Telecom Italia Investor Findim Needs Pledge to Back Share Sale

Telecom Italia SpA (TIT)’s second-largest shareholder said it would support a stock sale by the carrier on condition that it’s backed by a business plan to return Italy’s biggest phone company to growth.

“In order for Findim to participate in an eventual Telecom Italia capital increase, our group would need a strategic business plan that will create real value for the phone company, on which the management’s credibility will hang,” Marco Fossati, whose Findim Group SA owns about 5 percent of Telecom Italia, said in an interview Aug. 30.

Chief Executive Officer Franco Bernabe is racing against time after rating companies put Telecom Italia’s debt under review for a possible downgrade to junk. A cut to non-investment grade -- Telecom Italia’s adjusted net debt of 28.8 billion euros ($38 billion) is almost triple its market value -- would put the Milan-based carrier in the same league as Portugal Telecom SGPS SA and Greece’s Hellenic Telecommunications Organization SA.

Telefonica SA (TEF), Mediobanca SpA, Assicurazioni Generali SpA (G) and Intesa Sanpaolo SpA (ISP) together own almost 22.5 percent of Telecom Italia through holding company Telco SpA. The partners, which agreed in February 2012 to renew their agreement for three years with an exit option in September 2013 and August 2014, may use the first window this month to revoke that accord, a person with knowledge of the matter has said.

Telefonica’s Call

Telefonica, which owns 46 percent of Telco, last month sweetened its bid for Royal KPN NV’s German wireless business to 8.55 billion euros in order to win the backing of KPN’s largest shareholder, America Movil SAB, for the transaction.

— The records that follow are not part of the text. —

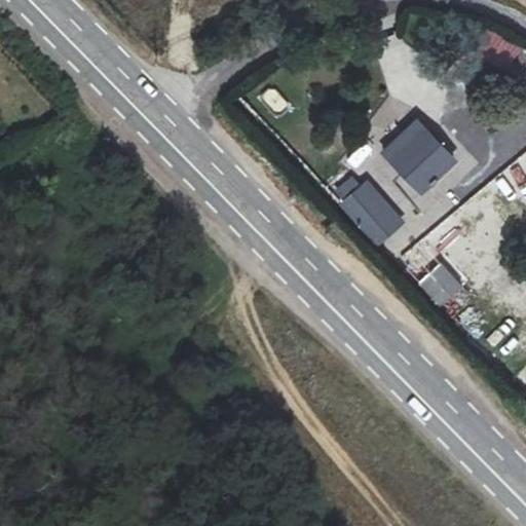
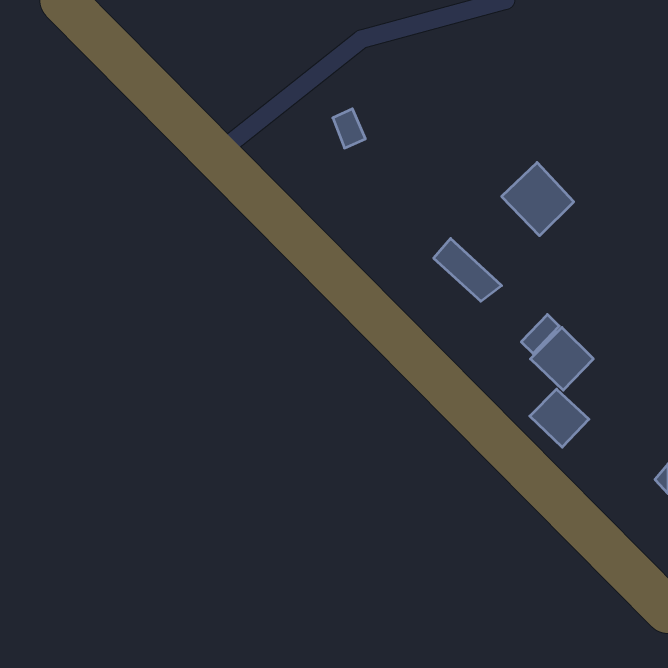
building: none -> [530,389,589,447]

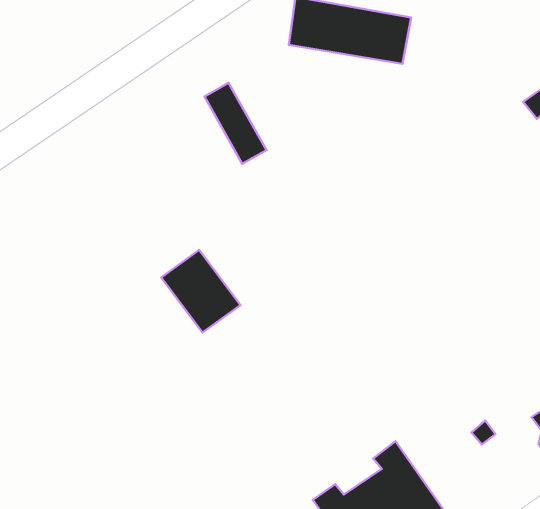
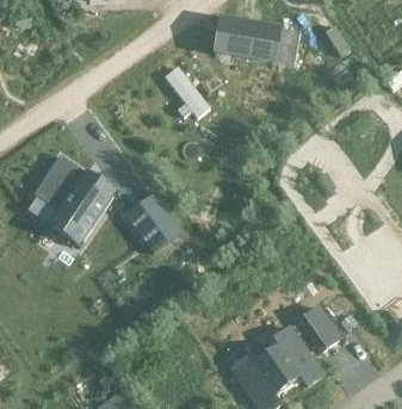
building: none -> [33,154,116,242]
building: none -> [299,305,340,351]

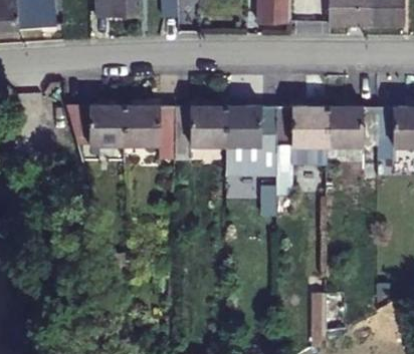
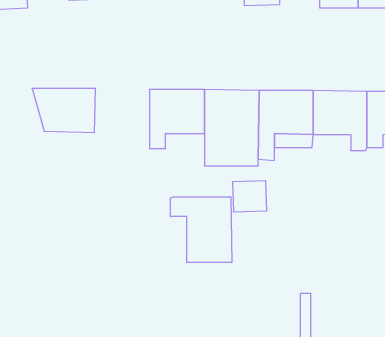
building: [120,104,171,160] -> none
building: none -> [170,197,232,263]

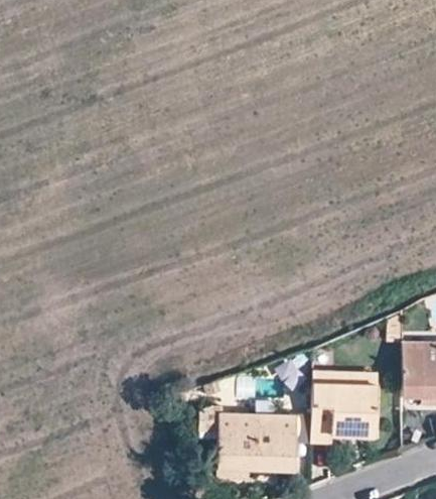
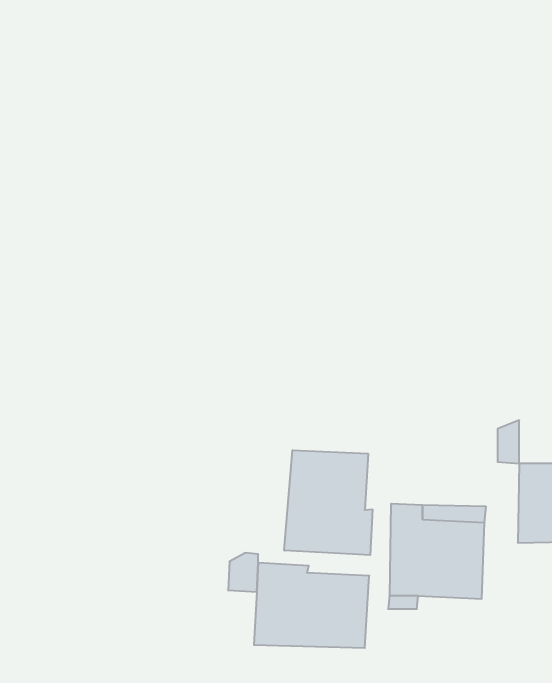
building: none -> [284,450,372,555]

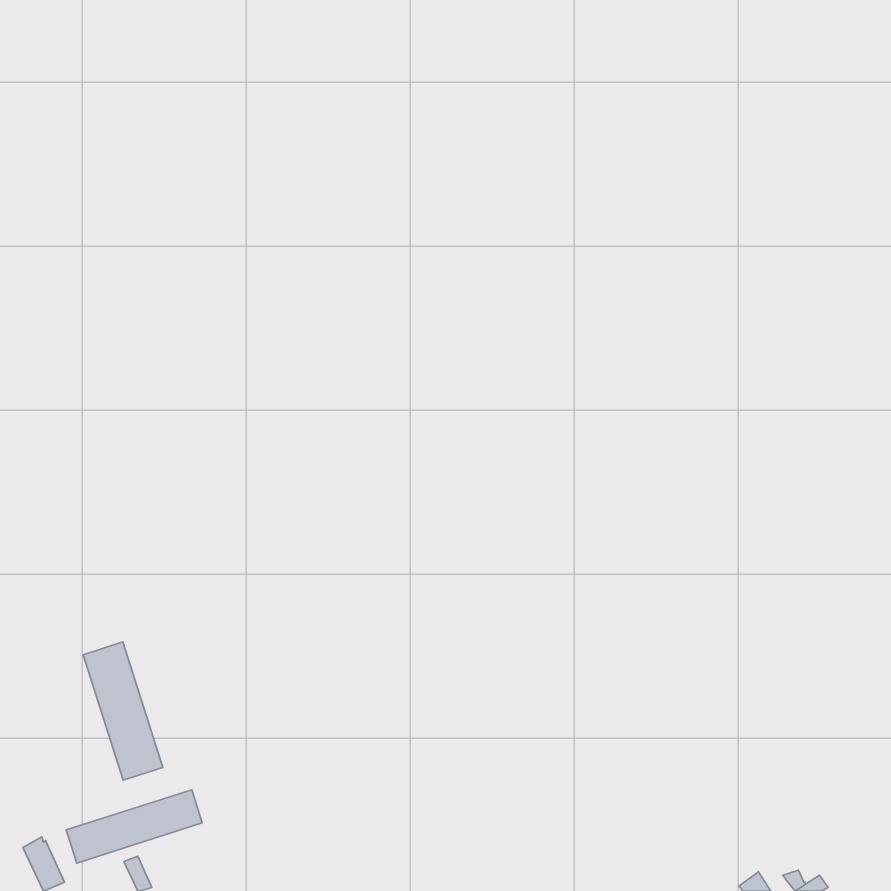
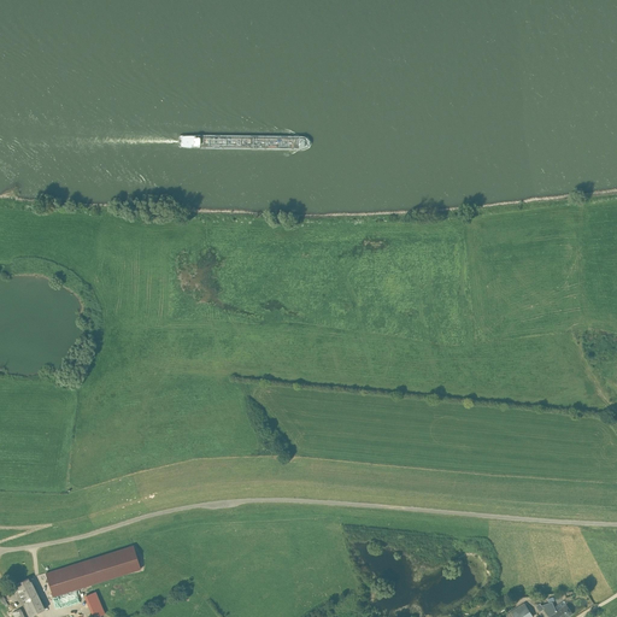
building: [83,642,163,780] -> none

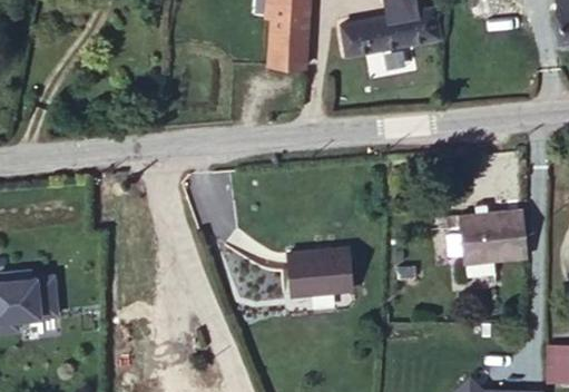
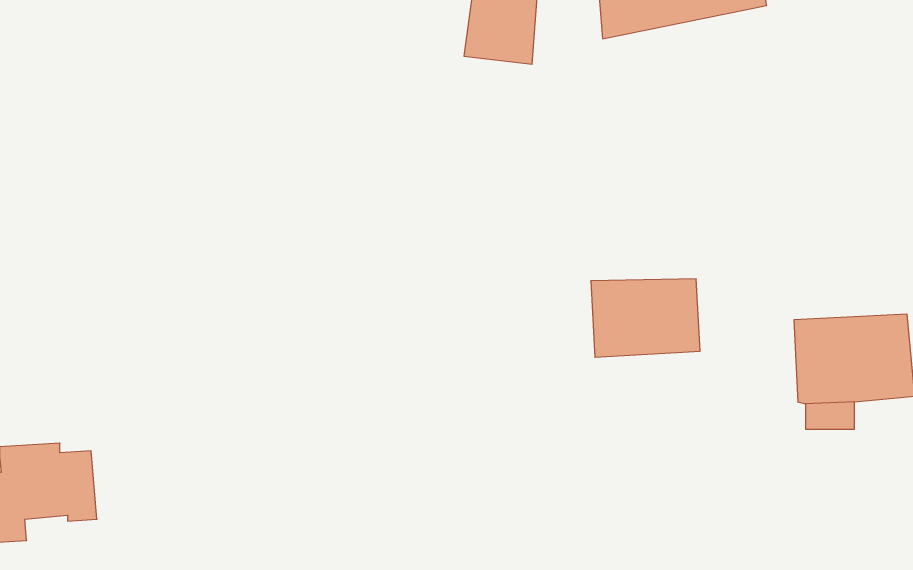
building: [287,243,350,287] -> [591,279,700,357]

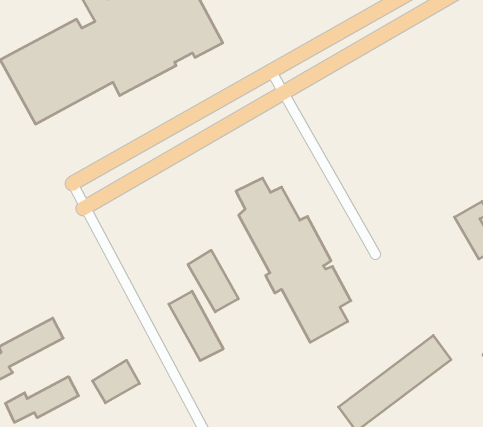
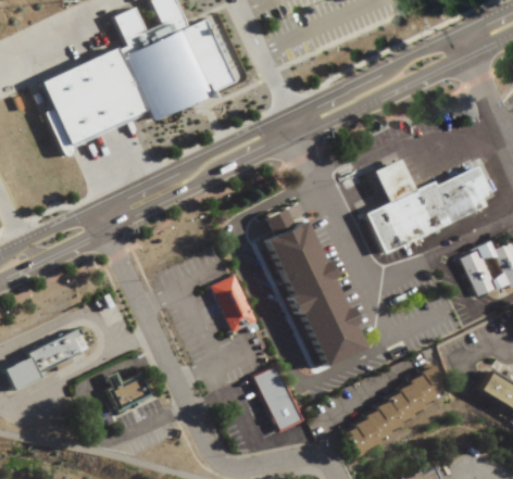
building: none -> [364,161,487,252]
building: [169,291,223,361] -> [251,366,300,432]
building: [5,377,79,422] -> none

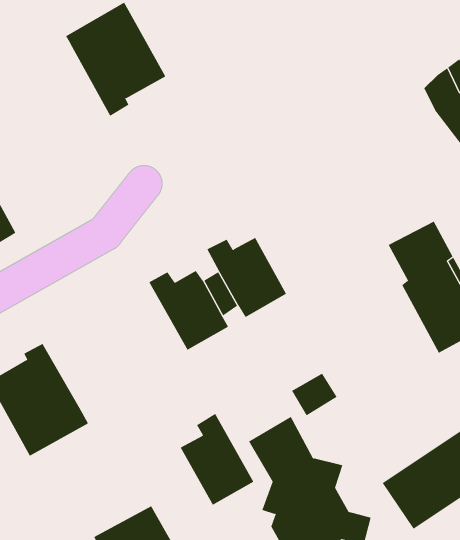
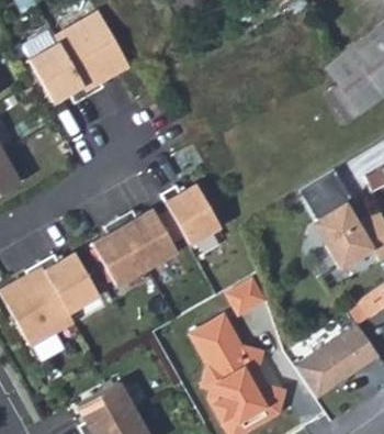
building: none -> [31,43,91,104]
building: none -> [42,253,101,313]
building: [180,413,254,506] -> [93,219,148,287]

“It’s time for Telefonica to declare where it stands, the time for waiting and be passive is finished,” Fossati said. “Now is the time for Telefonica to decide which role it wants to play in Telecom Italia.”

Telecom Italia directors are scheduled to meet Sept. 19. CEO Bernabe said Aug. 2 in a conference call with analysts that the company doesn’t need a capital increase or a sale of the Brazilian unit to reach a year-end net debt target of less than 27 billion euros. A company spokesman couldn’t immediately be reached for comment.

After failing to sell a stake to Hutchison Whampoa Ltd. (13) earlier this year, Telecom Italia is now focusing on a spinoff of its fixed-line assets. Bernabe is relying on growth in Brazil and Argentina, which account for about 40 percent of the company’s revenue, to offset a slump in its home market.

“Tim Brazil’s sale would partially solve Telecom Italia’s financial problems in the short term but probably would compromise the future creation of equity value,” Fossati said.